━━ THE RECORDS ━━

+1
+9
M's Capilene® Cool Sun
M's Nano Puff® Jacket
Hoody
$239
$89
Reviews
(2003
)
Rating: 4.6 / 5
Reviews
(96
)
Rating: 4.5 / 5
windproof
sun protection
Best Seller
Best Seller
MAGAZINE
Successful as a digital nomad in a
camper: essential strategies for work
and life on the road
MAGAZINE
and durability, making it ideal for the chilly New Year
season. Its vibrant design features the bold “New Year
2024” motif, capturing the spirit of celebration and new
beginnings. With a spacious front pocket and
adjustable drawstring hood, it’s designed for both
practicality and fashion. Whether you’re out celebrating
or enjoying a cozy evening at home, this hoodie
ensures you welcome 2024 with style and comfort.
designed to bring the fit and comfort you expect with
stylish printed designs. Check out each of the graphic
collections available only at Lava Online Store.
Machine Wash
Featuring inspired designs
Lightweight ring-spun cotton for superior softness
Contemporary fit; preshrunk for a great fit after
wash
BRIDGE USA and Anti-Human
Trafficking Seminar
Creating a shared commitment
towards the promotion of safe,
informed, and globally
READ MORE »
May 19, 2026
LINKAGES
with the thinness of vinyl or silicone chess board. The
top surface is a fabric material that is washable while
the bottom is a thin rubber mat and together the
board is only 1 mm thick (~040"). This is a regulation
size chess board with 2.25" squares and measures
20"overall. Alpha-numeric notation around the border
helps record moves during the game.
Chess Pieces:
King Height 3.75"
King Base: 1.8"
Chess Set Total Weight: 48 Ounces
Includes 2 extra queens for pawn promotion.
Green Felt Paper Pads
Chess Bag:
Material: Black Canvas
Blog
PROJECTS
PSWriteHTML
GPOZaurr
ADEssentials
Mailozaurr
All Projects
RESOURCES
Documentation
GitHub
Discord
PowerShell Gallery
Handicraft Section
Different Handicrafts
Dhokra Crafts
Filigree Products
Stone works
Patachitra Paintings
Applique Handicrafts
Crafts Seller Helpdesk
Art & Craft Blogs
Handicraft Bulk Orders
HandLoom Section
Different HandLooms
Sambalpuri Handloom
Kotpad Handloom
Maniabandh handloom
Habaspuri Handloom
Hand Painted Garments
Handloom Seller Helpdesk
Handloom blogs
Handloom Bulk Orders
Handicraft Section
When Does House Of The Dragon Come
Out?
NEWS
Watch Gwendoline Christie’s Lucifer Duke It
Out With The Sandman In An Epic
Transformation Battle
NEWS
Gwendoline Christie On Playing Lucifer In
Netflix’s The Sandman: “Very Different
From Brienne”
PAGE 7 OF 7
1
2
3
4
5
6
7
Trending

━━━

PROBLEM TO SOLVE: Please switch "Best Seller" to "Top Pick" throughout the entries above, and give all the lines again with nothing else changed.

ANSWER TO THE PROBLEM:
+1
+9
M's Capilene® Cool Sun
M's Nano Puff® Jacket
Hoody
$239
$89
Reviews
(2003
)
Rating: 4.6 / 5
Reviews
(96
)
Rating: 4.5 / 5
windproof
sun protection
Top Pick
Top Pick
MAGAZINE
Successful as a digital nomad in a
camper: essential strategies for work
and life on the road
MAGAZINE
and durability, making it ideal for the chilly New Year
season. Its vibrant design features the bold “New Year
2024” motif, capturing the spirit of celebration and new
beginnings. With a spacious front pocket and
adjustable drawstring hood, it’s designed for both
practicality and fashion. Whether you’re out celebrating
or enjoying a cozy evening at home, this hoodie
ensures you welcome 2024 with style and comfort.
designed to bring the fit and comfort you expect with
stylish printed designs. Check out each of the graphic
collections available only at Lava Online Store.
Machine Wash
Featuring inspired designs
Lightweight ring-spun cotton for superior softness
Contemporary fit; preshrunk for a great fit after
wash
BRIDGE USA and Anti-Human
Trafficking Seminar
Creating a shared commitment
towards the promotion of safe,
informed, and globally
READ MORE »
May 19, 2026
LINKAGES
with the thinness of vinyl or silicone chess board. The
top surface is a fabric material that is washable while
the bottom is a thin rubber mat and together the
board is only 1 mm thick (~040"). This is a regulation
size chess board with 2.25" squares and measures
20"overall. Alpha-numeric notation around the border
helps record moves during the game.
Chess Pieces:
King Height 3.75"
King Base: 1.8"
Chess Set Total Weight: 48 Ounces
Includes 2 extra queens for pawn promotion.
Green Felt Paper Pads
Chess Bag:
Material: Black Canvas
Blog
PROJECTS
PSWriteHTML
GPOZaurr
ADEssentials
Mailozaurr
All Projects
RESOURCES
Documentation
GitHub
Discord
PowerShell Gallery
Handicraft Section
Different Handicrafts
Dhokra Crafts
Filigree Products
Stone works
Patachitra Paintings
Applique Handicrafts
Crafts Seller Helpdesk
Art & Craft Blogs
Handicraft Bulk Orders
HandLoom Section
Different HandLooms
Sambalpuri Handloom
Kotpad Handloom
Maniabandh handloom
Habaspuri Handloom
Hand Painted Garments
Handloom Seller Helpdesk
Handloom blogs
Handloom Bulk Orders
Handicraft Section
When Does House Of The Dragon Come
Out?
NEWS
Watch Gwendoline Christie’s Lucifer Duke It
Out With The Sandman In An Epic
Transformation Battle
NEWS
Gwendoline Christie On Playing Lucifer In
Netflix’s The Sandman: “Very Different
From Brienne”
PAGE 7 OF 7
1
2
3
4
5
6
7
Trending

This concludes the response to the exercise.